BEGIN INPUT DATA

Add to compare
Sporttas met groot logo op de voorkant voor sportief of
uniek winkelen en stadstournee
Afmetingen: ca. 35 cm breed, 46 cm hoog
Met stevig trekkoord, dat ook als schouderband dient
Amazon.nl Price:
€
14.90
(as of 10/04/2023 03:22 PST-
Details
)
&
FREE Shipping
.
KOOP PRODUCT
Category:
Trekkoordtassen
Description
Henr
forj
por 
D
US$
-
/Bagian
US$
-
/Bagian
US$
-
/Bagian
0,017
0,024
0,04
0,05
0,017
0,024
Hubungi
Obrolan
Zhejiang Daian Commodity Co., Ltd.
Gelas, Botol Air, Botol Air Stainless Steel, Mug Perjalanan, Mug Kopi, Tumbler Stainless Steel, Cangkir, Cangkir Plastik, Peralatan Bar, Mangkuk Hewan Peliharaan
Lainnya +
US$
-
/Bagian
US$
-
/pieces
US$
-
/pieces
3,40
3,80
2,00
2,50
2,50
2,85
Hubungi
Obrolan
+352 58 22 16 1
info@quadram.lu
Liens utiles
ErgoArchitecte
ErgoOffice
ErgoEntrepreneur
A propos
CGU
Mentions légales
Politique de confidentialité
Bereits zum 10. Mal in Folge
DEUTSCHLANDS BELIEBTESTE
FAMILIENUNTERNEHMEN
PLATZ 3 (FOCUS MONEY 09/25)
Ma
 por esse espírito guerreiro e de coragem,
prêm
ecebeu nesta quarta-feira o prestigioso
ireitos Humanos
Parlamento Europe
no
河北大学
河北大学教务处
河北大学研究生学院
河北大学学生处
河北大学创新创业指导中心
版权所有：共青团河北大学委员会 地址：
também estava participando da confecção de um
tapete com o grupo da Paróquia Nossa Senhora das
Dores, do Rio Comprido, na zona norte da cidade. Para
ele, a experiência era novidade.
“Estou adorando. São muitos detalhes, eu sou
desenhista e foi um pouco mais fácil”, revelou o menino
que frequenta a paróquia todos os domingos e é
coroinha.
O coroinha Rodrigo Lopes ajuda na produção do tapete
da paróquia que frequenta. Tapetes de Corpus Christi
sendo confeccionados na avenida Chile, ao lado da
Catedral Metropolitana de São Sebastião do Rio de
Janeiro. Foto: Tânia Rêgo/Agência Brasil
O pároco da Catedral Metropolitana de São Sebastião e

END INPUT DATA

§ **TRY IT**: Extract the text from every entry above, reproducing each line character for character.

§ **SOLUTION TO THIS TASK**:
Add to compare
Sporttas met groot logo op de voorkant voor sportief of
uniek winkelen en stadstournee
Afmetingen: ca. 35 cm breed, 46 cm hoog
Met stevig trekkoord, dat ook als schouderband dient
Amazon.nl Price:
€
14.90
(as of 10/04/2023 03:22 PST-
Details
)
&
FREE Shipping
.
KOOP PRODUCT
Category:
Trekkoordtassen
Description
Henr
forj
por 
D
US$
-
/Bagian
US$
-
/Bagian
US$
-
/Bagian
0,017
0,024
0,04
0,05
0,017
0,024
Hubungi
Obrolan
Zhejiang Daian Commodity Co., Ltd.
Gelas, Botol Air, Botol Air Stainless Steel, Mug Perjalanan, Mug Kopi, Tumbler Stainless Steel, Cangkir, Cangkir Plastik, Peralatan Bar, Mangkuk Hewan Peliharaan
Lainnya +
US$
-
/Bagian
US$
-
/pieces
US$
-
/pieces
3,40
3,80
2,00
2,50
2,50
2,85
Hubungi
Obrolan
+352 58 22 16 1
info@quadram.lu
Liens utiles
ErgoArchitecte
ErgoOffice
ErgoEntrepreneur
A propos
CGU
Mentions légales
Politique de confidentialité
Bereits zum 10. Mal in Folge
DEUTSCHLANDS BELIEBTESTE
FAMILIENUNTERNEHMEN
PLATZ 3 (FOCUS MONEY 09/25)
Ma
 por esse espírito guerreiro e de coragem,
prêm
ecebeu nesta quarta-feira o prestigioso
ireitos Humanos
Parlamento Europe
no
河北大学
河北大学教务处
河北大学研究生学院
河北大学学生处
河北大学创新创业指导中心
版权所有：共青团河北大学委员会 地址：
também estava participando da confecção de um
tapete com o grupo da Paróquia Nossa Senhora das
Dores, do Rio Comprido, na zona norte da cidade. Para
ele, a experiência era novidade.
“Estou adorando. São muitos detalhes, eu sou
desenhista e foi um pouco mais fácil”, revelou o menino
que frequenta a paróquia todos os domingos e é
coroinha.
O coroinha Rodrigo Lopes ajuda na produção do tapete
da paróquia que frequenta. Tapetes de Corpus Christi
sendo confeccionados na avenida Chile, ao lado da
Catedral Metropolitana de São Sebastião do Rio de
Janeiro. Foto: Tânia Rêgo/Agência Brasil
O pároco da Catedral Metropolitana de São Sebastião e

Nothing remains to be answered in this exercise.